Mengingat aspek teknis pemilu sangat kompleks, Asep berharap KPK dapat memagari setiap celah rawan korupsi. “KPK tidak bisa bekerja sendiri. Untuk meminimalisir kerawanan itu, kita berharap agar KPK dapat bekerjasama dengan PPATK, BPK, penyelenggara dan pengawas pemilu hingga institusi penegak hukum yang lain,” sambungnya. 

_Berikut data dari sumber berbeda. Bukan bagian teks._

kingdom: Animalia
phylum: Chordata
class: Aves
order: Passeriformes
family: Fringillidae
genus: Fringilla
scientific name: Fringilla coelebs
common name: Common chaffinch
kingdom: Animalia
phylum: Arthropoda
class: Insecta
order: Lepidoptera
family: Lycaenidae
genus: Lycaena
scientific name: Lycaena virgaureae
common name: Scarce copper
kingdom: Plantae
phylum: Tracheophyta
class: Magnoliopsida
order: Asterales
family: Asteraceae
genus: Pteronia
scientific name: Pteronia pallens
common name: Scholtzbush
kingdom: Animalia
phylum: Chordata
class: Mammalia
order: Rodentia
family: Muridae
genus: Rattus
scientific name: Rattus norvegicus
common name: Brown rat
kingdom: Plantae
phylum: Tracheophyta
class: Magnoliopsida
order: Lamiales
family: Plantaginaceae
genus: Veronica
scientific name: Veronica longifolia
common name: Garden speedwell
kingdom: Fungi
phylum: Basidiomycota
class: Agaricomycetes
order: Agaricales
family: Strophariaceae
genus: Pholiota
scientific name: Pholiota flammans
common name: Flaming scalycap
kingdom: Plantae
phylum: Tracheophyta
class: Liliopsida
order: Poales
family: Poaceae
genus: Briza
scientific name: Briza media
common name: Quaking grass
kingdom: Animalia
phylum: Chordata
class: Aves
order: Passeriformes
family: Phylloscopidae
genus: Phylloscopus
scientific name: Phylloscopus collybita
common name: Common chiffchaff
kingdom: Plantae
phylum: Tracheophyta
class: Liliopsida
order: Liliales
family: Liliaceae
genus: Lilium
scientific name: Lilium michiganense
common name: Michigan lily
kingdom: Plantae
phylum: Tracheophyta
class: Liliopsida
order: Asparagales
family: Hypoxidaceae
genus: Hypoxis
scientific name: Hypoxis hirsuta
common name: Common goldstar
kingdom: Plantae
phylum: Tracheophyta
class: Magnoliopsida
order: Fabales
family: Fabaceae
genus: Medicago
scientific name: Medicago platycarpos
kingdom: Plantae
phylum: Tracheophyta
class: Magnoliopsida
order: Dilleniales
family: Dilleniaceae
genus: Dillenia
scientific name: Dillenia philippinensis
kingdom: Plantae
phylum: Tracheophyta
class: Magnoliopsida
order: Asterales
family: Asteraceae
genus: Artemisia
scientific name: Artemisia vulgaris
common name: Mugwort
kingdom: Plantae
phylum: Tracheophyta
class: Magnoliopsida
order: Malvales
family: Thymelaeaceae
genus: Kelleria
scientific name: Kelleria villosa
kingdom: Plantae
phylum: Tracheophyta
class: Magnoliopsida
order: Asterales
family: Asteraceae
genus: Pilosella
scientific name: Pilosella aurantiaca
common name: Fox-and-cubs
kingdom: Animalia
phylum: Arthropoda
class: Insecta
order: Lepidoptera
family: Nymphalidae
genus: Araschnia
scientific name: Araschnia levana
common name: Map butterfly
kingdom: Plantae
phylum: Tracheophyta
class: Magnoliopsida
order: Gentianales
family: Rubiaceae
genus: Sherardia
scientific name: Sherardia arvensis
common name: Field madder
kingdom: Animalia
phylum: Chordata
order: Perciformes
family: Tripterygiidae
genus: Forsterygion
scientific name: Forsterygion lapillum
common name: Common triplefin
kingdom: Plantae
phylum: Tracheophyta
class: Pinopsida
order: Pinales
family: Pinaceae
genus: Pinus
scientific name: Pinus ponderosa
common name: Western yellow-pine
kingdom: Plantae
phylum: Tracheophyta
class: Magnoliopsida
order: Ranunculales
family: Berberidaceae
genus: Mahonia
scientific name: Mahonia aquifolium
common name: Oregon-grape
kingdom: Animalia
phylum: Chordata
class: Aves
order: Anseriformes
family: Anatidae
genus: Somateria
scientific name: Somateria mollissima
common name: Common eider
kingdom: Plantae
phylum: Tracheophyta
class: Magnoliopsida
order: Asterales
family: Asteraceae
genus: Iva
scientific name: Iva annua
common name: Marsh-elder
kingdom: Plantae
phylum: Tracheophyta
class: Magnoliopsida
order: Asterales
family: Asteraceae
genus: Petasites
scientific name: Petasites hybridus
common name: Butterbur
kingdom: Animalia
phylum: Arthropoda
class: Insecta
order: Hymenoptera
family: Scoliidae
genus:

Dari data survei, sebesar 60,25% responden mempercayai KPK dapat mengambil peran aktif dan berkolaborasi dengan banyak pihak. Mayoritas responden menilai, pemilu merupakan momentum strategis bagi KPK untuk menekan laju korupsi politik. Dari data survei terlihat bahwa modus korupsi berpotensi terjadi pada penyalahgunaan kewenangan jabatan. Sebanyak 40,55% responden menilai bahwa aktor politik atau politisi yang tengah menjabat sebagai pejabat publik sangat rawan memanfaatkan kuasanya untuk kepentingan politik elektoral. 


Survei LPI digelar pada 20-31 Agustus 2023 terhadap 934 responden yang merupakan kelas menengah intelektual. Margin of error dari ukuran sampel tersebut sebesar ±2,95 pada tingkat kepercayaan 95%. Survei ini menggunakan purposive sampling di mana subjek yang diambil oleh peneliti sebagai sampel berdasarkan beberapa pertimbangan tertentu, memiliki kriteria khusus dan sesuai dengan tujuan penelitian. 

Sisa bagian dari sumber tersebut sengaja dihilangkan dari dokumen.